_Excerpted passage_
☆ ☆ ☆ ☆ ☆ ☆ ☆

Do you specifically need the script mentioned in this PR or are you just trying to run distributed simulations in general?

@francispoulin
Copy link
Collaborator Author

Thanks @glwagner !

I am looking for an example to either CPUs or GPUs on parallel. I want to start with CPUs. Your example looks great and I'm happy to learn from that.

I tried this on my laptop and two servers. One server is still running so it might of worked. Any ideas what these errors mean?

The second server it failed with this error:

[ Info: MPI has not been initialized, so we are calling MPI.Init().
--------------------------------------------------------------------------
It looks like opal_init failed for some reason; your parallel process is
likely to abort.  There are many reasons that a parallel process can
fail during opal_init; some of which are due to configuration or
environment problems.  This failure appears to be an internal failure;
here's some additional information (which may only be relevant to an
Open MPI developer):

  opal_shmem_base_select failed
  --> Returned value -1 instead of OPAL_SUCCESS
--------------------------------------------------------------------------
--------------------------------------------------------------------------
Sorry!  You were supposed to get help about:
    orte_init:startup:internal-failure
But I couldn't open the help file:
    /u/fpoulin/.julia/artifacts/689e8d7a066e74f34108119415bd9e46a2f8b168/share/openmpi/help-orte-runtime: No such file or directory.  Sorry!

My laptop failed with this error:

$ ~/.julia/bin/mpiexecjl -n 4 julia --project test_mpi.jl 
Attempting to use an MPI routine (internal_Comm_size) before initializing or after finalizing MPICH
Attempting to use an MPI routine (internal_Comm_size) before initializing or after finalizing MPICH
Attempting to use an MPI routine (internal_Comm_size) before initializing or after finalizing MPICH
Attempting to use an MPI routine (internal_Comm_size) before initializing or after finalizing MPICH
ERROR: failed process: Process(`/home/fpoulin/.julia/artifacts/e85c0a68e07fee0ee7b19c2abc210b1af2f4771a/bin/mpiexec -n 4 julia test_mpi.jl`, ProcessExited(1)) [1]

Stacktrace:
  [1] pipeline_error
    @ Base ./process.jl:565 [inlined]
  [2] run(::Cmd; wait::Bool)
    @ Base ./process.jl:480
  [3] run(::Cmd)
    @ Base process.jl:477
  [4] (::var"#1#2")(exe::String)
    @ Main none:4
  [5] (::JLLWrappers.var"#2#3"{var"#1#2", String})()
    @ JLLWrappers ~/.julia/packages/JLLWrappers/GfYNv/src/runtime.jl:49
  [6] withenv(::JLLWrappers.var"#2#3"{var"#1#2", String}, ::Pair{String, String}, ::Vararg{Pair{String, String}})
    @ Base env.jl:256
  [7] withenv_executable_wrapper(f::Function, executable_path::String, PATH::String, LIBPATH::String, adjust_PATH::Bool, adjust_LIBPATH::Bool)
    @ JLLWrappers ~/.julia/packages/JLLWrappers/GfYNv/src/runtime.jl:48
  [8] invokelatest(::Any, ::Any, ::Vararg{Any}; kwargs::@Kwargs{})
    @ Base ./essentials.jl:887
  [9] invokelatest(::Any, ::Any, ::Vararg{Any})
    @ Base ./essentials.jl:884
 [10] mpiexec(f::Function; adjust_PATH::Bool, adjust_LIBPATH::Bool)

☆ ☆ ☆ ☆ ☆ ☆ ☆

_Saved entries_

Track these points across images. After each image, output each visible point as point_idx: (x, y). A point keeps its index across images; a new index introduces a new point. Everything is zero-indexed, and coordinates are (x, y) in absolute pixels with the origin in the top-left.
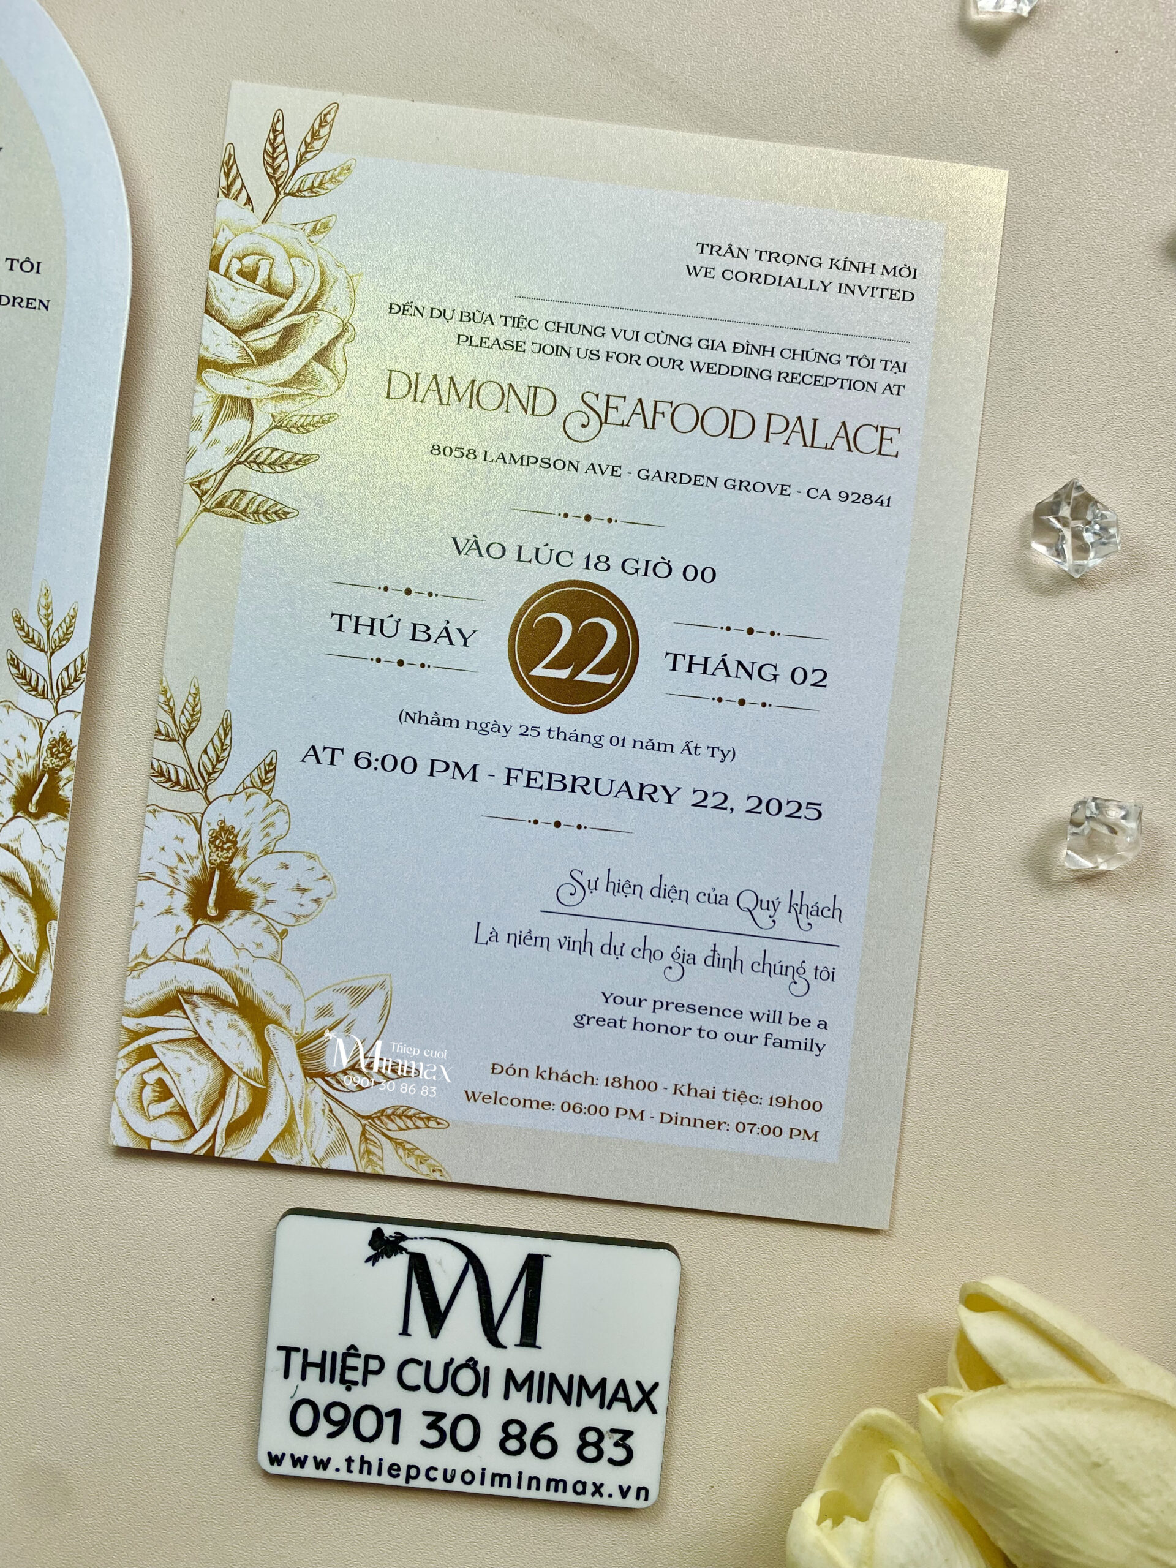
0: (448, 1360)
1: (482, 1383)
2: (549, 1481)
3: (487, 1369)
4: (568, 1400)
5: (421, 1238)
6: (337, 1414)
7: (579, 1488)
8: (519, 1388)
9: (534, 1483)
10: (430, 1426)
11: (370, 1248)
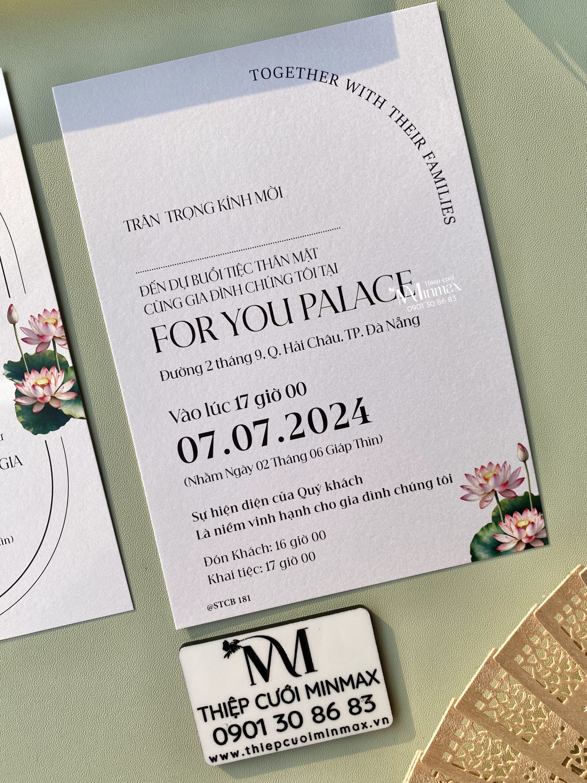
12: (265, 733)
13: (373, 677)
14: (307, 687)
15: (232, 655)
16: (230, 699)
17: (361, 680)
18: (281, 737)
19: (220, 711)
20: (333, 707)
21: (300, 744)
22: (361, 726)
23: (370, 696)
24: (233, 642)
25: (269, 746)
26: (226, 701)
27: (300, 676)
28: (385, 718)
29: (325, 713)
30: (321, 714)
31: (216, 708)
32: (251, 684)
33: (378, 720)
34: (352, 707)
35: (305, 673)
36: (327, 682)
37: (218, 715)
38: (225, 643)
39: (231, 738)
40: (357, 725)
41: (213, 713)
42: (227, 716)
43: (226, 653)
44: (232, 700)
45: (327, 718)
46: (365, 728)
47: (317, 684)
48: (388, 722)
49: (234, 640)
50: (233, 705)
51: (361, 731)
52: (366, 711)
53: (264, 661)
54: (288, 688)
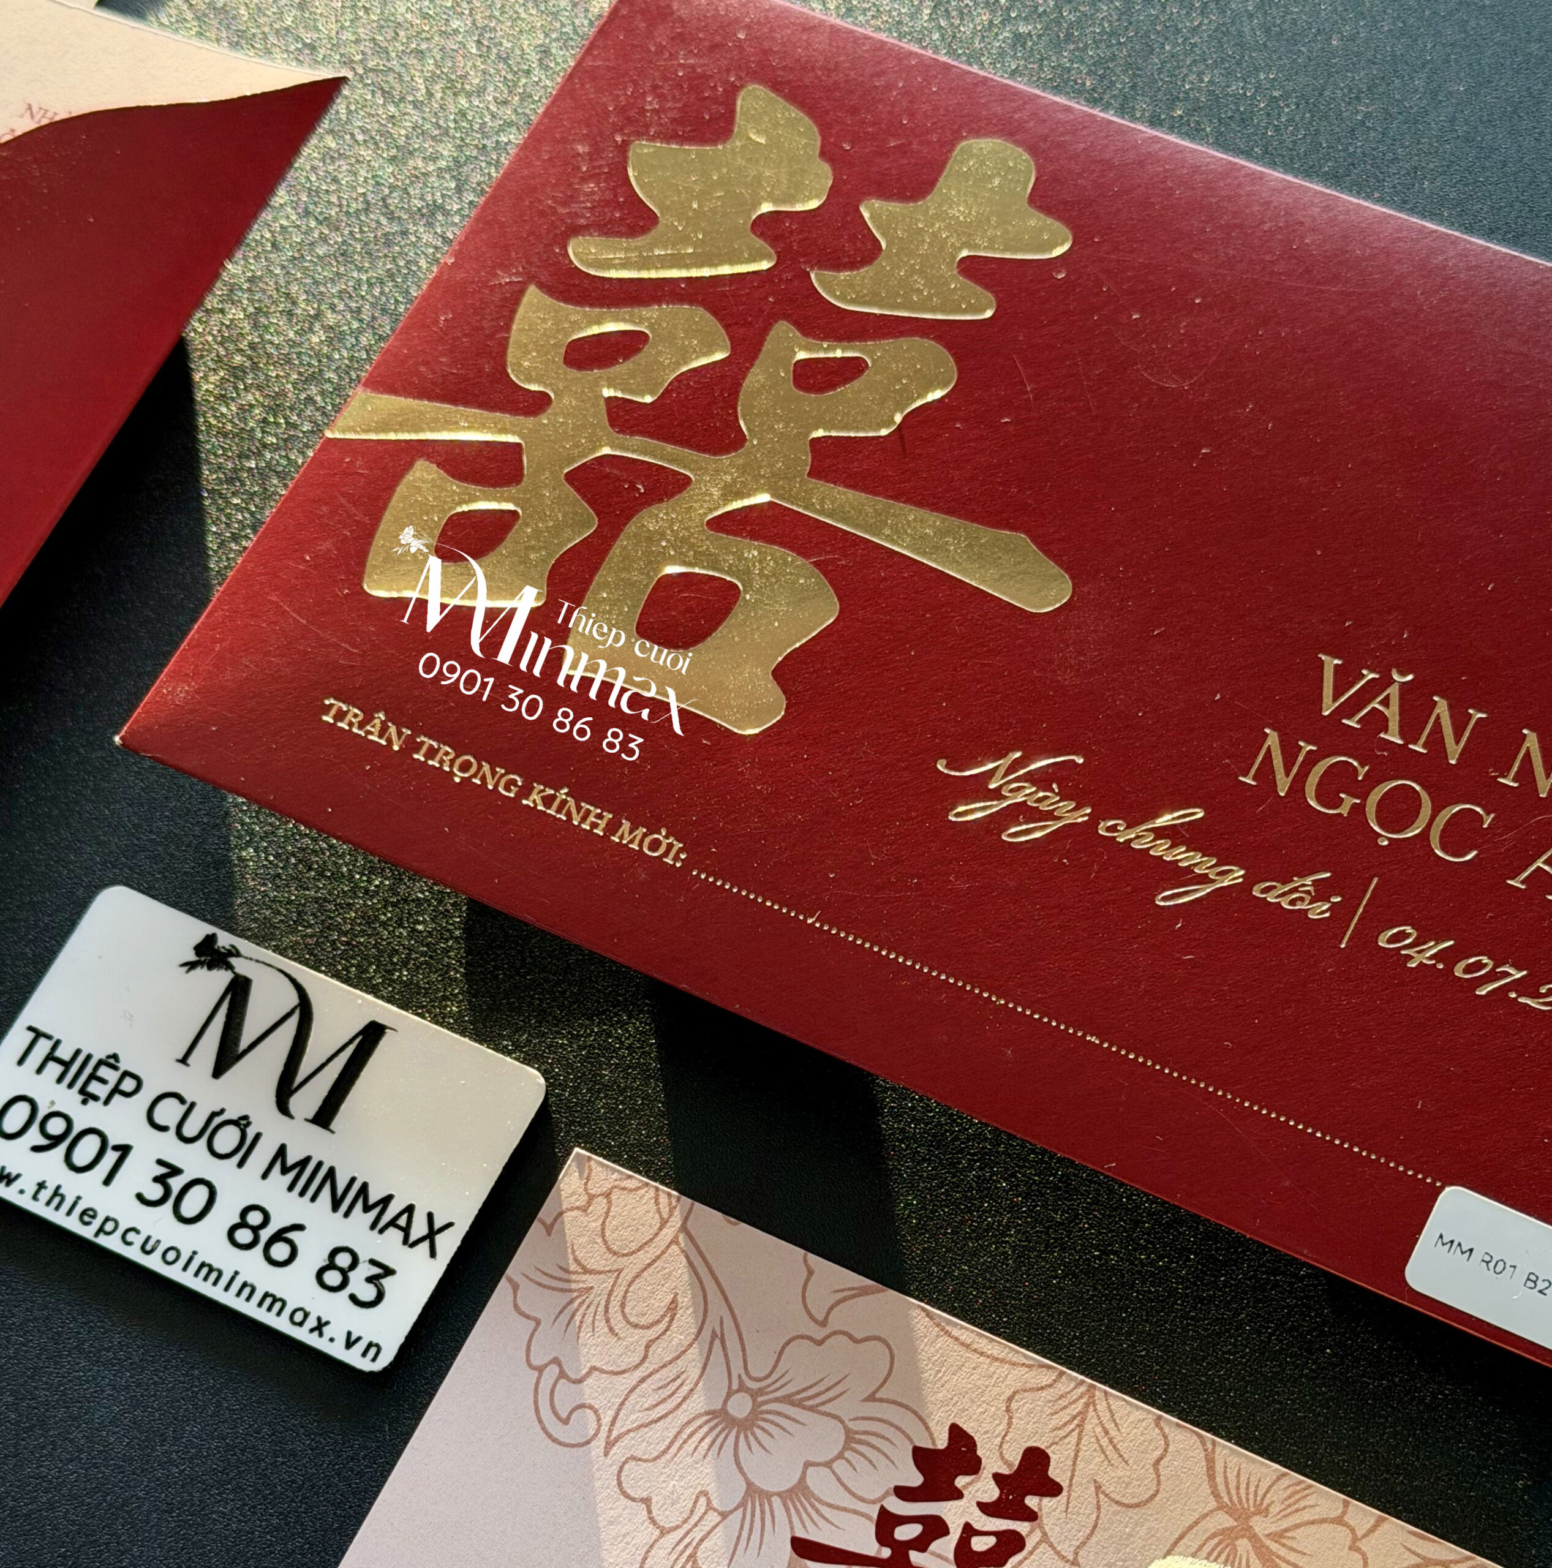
0: (217, 1109)
1: (244, 1151)
2: (266, 1295)
3: (258, 1136)
4: (336, 1205)
5: (257, 961)
6: (56, 1127)
7: (299, 1317)
8: (285, 1170)
9: (247, 1291)
10: (156, 1179)
11: (193, 952)
12: (107, 1181)
13: (431, 1235)
14: (282, 1151)
15: (201, 972)
16: (109, 1057)
17: (402, 1221)
18: (131, 1214)
19: (67, 1065)
20: (291, 1235)
21: (153, 1263)
22: (311, 1322)
23: (388, 1272)
24: (228, 947)
25: (88, 1215)
26: (99, 1055)
27: (291, 1117)
28: (377, 1346)
29: (265, 1234)
30: (255, 1230)
31: (64, 1053)
32: (180, 1057)
33: (359, 1339)
34: (331, 1266)
35: (306, 1120)
36: (331, 1173)
37: (54, 1069)
38: (210, 939)
39: (34, 1136)
40: (306, 1315)
41: (50, 1057)
42: (70, 1086)
43: (192, 957)
44: (111, 1061)
45: (260, 1247)
46: (316, 1333)
47: (308, 1159)
48: (374, 1360)
49: (233, 946)
50: (104, 1072)
51: (302, 1335)
52: (353, 1298)
53: (250, 1029)
54: (242, 1123)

☆ ☆ ☆ ☆ ☆ ☆ ☆

_Exercise goal_
Copy the thread between "Do you specifically" and "these errors mean?", inclusive, and switch "laptop" to "desktop". The saved entries are separate material that has nothing to do with the thread.

_Expected output_
Do you specifically need the script mentioned in this PR or are you just trying to run distributed simulations in general?

@francispoulin
Copy link
Collaborator Author

Thanks @glwagner !

I am looking for an example to either CPUs or GPUs on parallel. I want to start with CPUs. Your example looks great and I'm happy to learn from that.

I tried this on my desktop and two servers. One server is still running so it might of worked. Any ideas what these errors mean?